- [Dataset records]:
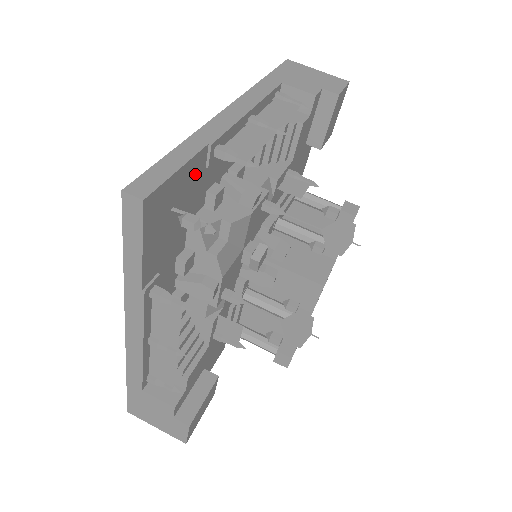
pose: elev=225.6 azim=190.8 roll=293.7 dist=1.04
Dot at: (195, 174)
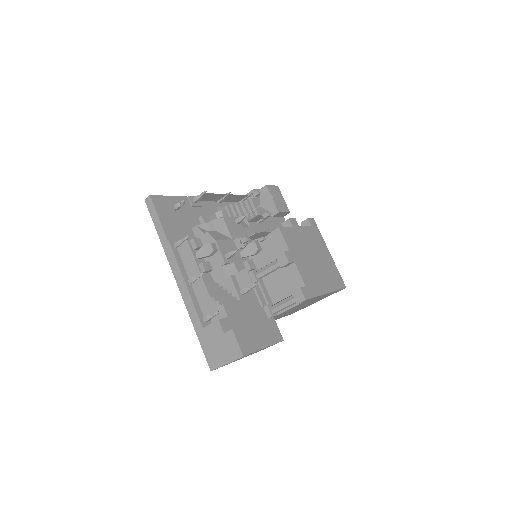
Dot at: (184, 206)
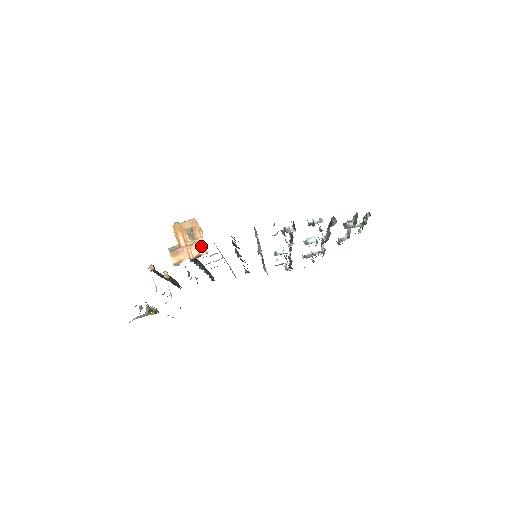
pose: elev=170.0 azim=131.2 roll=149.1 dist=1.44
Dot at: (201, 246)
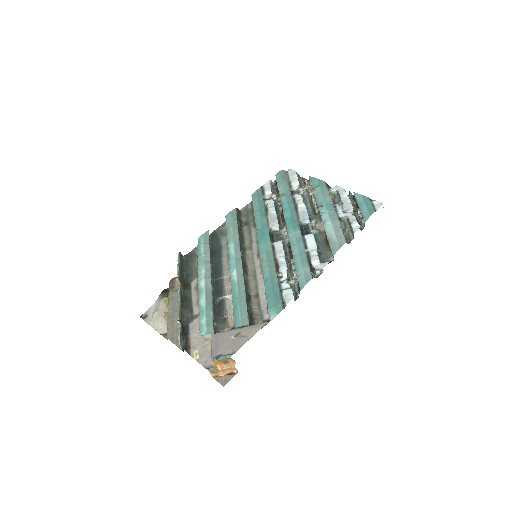
Dot at: (234, 370)
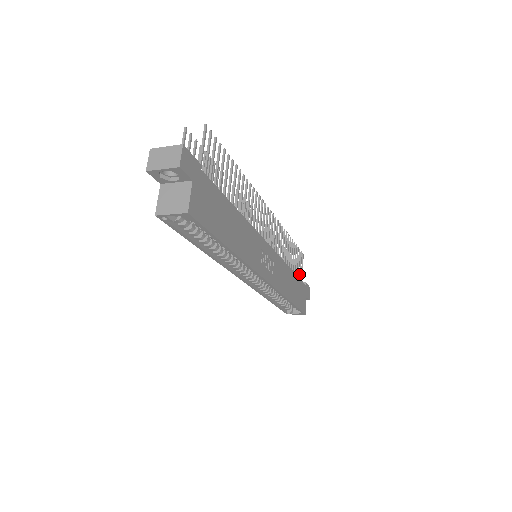
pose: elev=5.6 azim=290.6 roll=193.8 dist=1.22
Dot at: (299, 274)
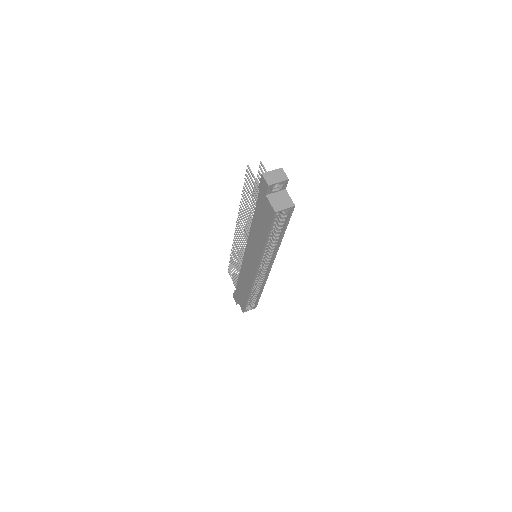
Dot at: occluded
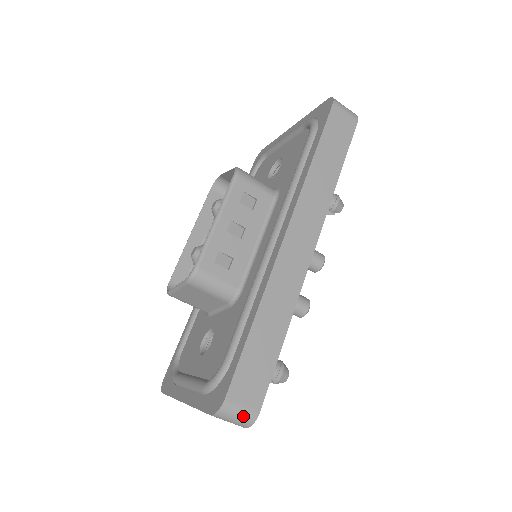
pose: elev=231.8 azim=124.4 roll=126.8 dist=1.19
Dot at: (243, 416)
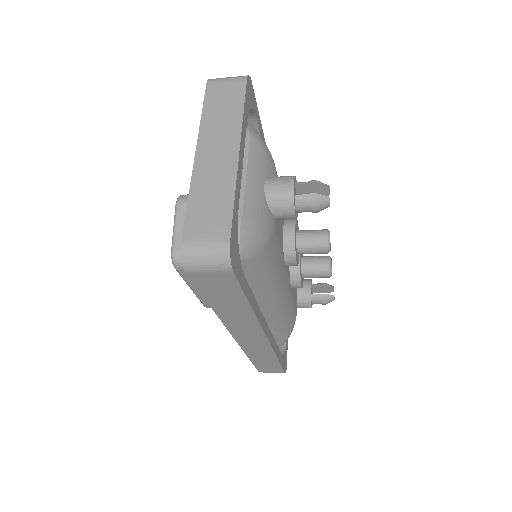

- [PROBLEM]: Turn every line of the records above into a numbered list, skipping blank lines and leaving the pictures out of your answer.

- [RESPONSE TO THIS TASK]:
1. pose: elev=225.6 azim=190.8 roll=293.7 dist=1.04
2. Dot at: (195, 174)
3. Dot at: (184, 206)
4. pose: elev=170.0 azim=131.2 roll=149.1 dist=1.44
5. Dot at: (201, 246)
6. Dot at: (234, 370)
7. pose: elev=5.6 azim=290.6 roll=193.8 dist=1.22
8. Dot at: (299, 274)
9. Dot at: occluded
10. pose: elev=231.8 azim=124.4 roll=126.8 dist=1.19
11. Dot at: (243, 416)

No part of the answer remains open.